🤖 AI Summary
Existing automatic evaluation metrics (e.g., F1, ROUGE) neglect medical terminology accuracy, while human evaluation is costly and poorly scalable; mainstream LLM-based evaluators are either closed-source or lack medical domain expertise. Method: We propose AutoMedEval—the first open-source, 13B-parameter, medicine-specialized automatic evaluation model. It employs a hierarchical training paradigm integrating curriculum-based instruction tuning and iterative knowledge self-reflection, enabling robust medical assessment capability with minimal annotated data. Contribution/Results: Experiments across multiple medical QA tasks demonstrate that AutoMedEval achieves significantly higher correlation with human judgments than state-of-the-art automatic baselines.
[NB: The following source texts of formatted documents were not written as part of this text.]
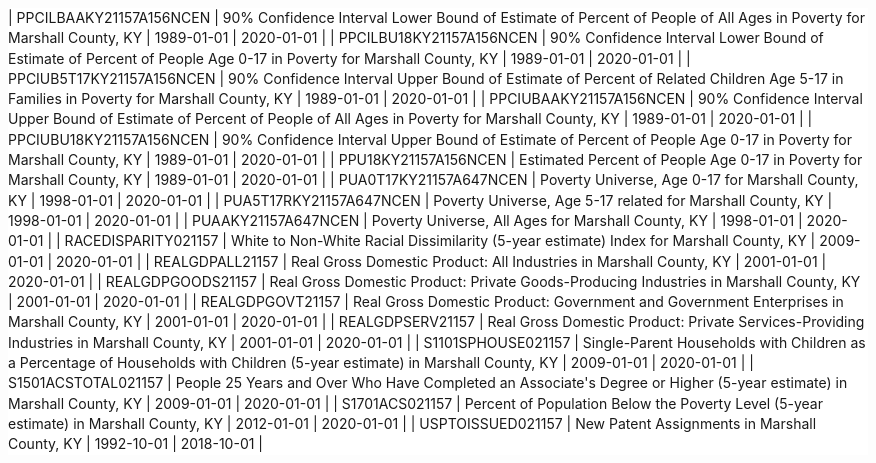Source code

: | PPCILBAAKY21157A156NCEN   | 90% Confidence Interval Lower Bound of Estimate of Percent of People of All Ages in Poverty for Marshall County, KY                                                          | 1989-01-01          | 2020-01-01        |
| PPCILBU18KY21157A156NCEN  | 90% Confidence Interval Lower Bound of Estimate of Percent of People Age 0-17 in Poverty for Marshall County, KY                                                             | 1989-01-01          | 2020-01-01        |
| PPCIUB5T17KY21157A156NCEN | 90% Confidence Interval Upper Bound of Estimate of Percent of Related Children Age 5-17 in Families in Poverty for Marshall County, KY                                       | 1989-01-01          | 2020-01-01        |
| PPCIUBAAKY21157A156NCEN   | 90% Confidence Interval Upper Bound of Estimate of Percent of People of All Ages in Poverty for Marshall County, KY                                                          | 1989-01-01          | 2020-01-01        |
| PPCIUBU18KY21157A156NCEN  | 90% Confidence Interval Upper Bound of Estimate of Percent of People Age 0-17 in Poverty for Marshall County, KY                                                             | 1989-01-01          | 2020-01-01        |
| PPU18KY21157A156NCEN      | Estimated Percent of People Age 0-17 in Poverty for Marshall County, KY                                                                                                      | 1989-01-01          | 2020-01-01        |
| PUA0T17KY21157A647NCEN    | Poverty Universe, Age 0-17 for Marshall County, KY                                                                                                                           | 1998-01-01          | 2020-01-01        |
| PUA5T17RKY21157A647NCEN   | Poverty Universe, Age 5-17 related for Marshall County, KY                                                                                                                   | 1998-01-01          | 2020-01-01        |
| PUAAKY21157A647NCEN       | Poverty Universe, All Ages for Marshall County, KY                                                                                                                           | 1998-01-01          | 2020-01-01        |
| RACEDISPARITY021157       | White to Non-White Racial Dissimilarity (5-year estimate) Index for Marshall County, KY                                                                                      | 2009-01-01          | 2020-01-01        |
| REALGDPALL21157           | Real Gross Domestic Product: All Industries in Marshall County, KY                                                                                                           | 2001-01-01          | 2020-01-01        |
| REALGDPGOODS21157         | Real Gross Domestic Product: Private Goods-Producing Industries in Marshall County, KY                                                                                       | 2001-01-01          | 2020-01-01        |
| REALGDPGOVT21157          | Real Gross Domestic Product: Government and Government Enterprises in Marshall County, KY                                                                                    | 2001-01-01          | 2020-01-01        |
| REALGDPSERV21157          | Real Gross Domestic Product: Private Services-Providing Industries in Marshall County, KY                                                                                    | 2001-01-01          | 2020-01-01        |
| S1101SPHOUSE021157        | Single-Parent Households with Children as a Percentage of Households with Children (5-year estimate) in Marshall County, KY                                                  | 2009-01-01          | 2020-01-01        |
| S1501ACSTOTAL021157       | People 25 Years and Over Who Have Completed an Associate's Degree or Higher (5-year estimate) in Marshall County, KY                                                         | 2009-01-01          | 2020-01-01        |
| S1701ACS021157            | Percent of Population Below the Poverty Level (5-year estimate) in Marshall County, KY                                                                                       | 2012-01-01          | 2020-01-01        |
| USPTOISSUED021157         | New Patent Assignments in Marshall County, KY                                                                                                                                | 1992-10-01          | 2018-10-01        |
It exhibits high reliability, strong generalization across diverse medical tasks and models, and superior domain adaptability—substantially reducing reliance on manual evaluation while maintaining clinical fidelity.
📝 Abstract
With the proliferation of large language models (LLMs) in the medical domain, there is increasing demand for improved evaluation techniques to assess their capabilities. However, traditional metrics like F1 and ROUGE, which rely on token overlaps to measure quality, significantly overlook the importance of medical terminology. While human evaluation tends to be more reliable, it can be very costly and may as well suffer from inaccuracies due to limits in human expertise and motivation. Although there are some evaluation methods based on LLMs, their usability in the medical field is limited due to their proprietary nature or lack of expertise. To tackle these challenges, we present AutoMedEval, an open-sourced automatic evaluation model with 13B parameters specifically engineered to measure the question-answering proficiency of medical LLMs. The overarching objective of AutoMedEval is to assess the quality of responses produced by diverse models, aspiring to significantly reduce the dependence on human evaluation. Specifically, we propose a hierarchical training method involving curriculum instruction tuning and an iterative knowledge introspection mechanism, enabling AutoMedEval to acquire professional medical assessment capabilities with limited instructional data. Human evaluations indicate that AutoMedEval surpasses other baselines in terms of correlation with human judgments.